= Work request =
Count the lines below that contain the word "inhibit" and state only that number.

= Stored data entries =

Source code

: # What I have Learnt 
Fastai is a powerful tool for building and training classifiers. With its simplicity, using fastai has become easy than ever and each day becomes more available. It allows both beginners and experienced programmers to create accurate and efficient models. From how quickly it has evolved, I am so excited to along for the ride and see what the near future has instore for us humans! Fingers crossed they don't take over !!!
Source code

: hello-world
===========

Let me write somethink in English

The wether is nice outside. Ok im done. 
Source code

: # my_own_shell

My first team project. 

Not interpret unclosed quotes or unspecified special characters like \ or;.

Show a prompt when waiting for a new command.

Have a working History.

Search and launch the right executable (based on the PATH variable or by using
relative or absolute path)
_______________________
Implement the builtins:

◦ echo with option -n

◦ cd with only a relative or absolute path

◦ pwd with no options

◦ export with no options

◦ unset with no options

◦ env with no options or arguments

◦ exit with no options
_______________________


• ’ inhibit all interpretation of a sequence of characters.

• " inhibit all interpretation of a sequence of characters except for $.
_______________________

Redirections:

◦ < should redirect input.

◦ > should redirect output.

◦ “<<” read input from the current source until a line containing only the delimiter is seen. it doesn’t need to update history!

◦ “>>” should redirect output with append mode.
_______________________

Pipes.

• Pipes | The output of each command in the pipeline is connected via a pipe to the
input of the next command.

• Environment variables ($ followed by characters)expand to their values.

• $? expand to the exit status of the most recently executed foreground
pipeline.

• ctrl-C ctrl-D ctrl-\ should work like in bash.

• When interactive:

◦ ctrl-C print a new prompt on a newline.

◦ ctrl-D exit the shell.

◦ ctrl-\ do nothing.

= Answer to the problem =
2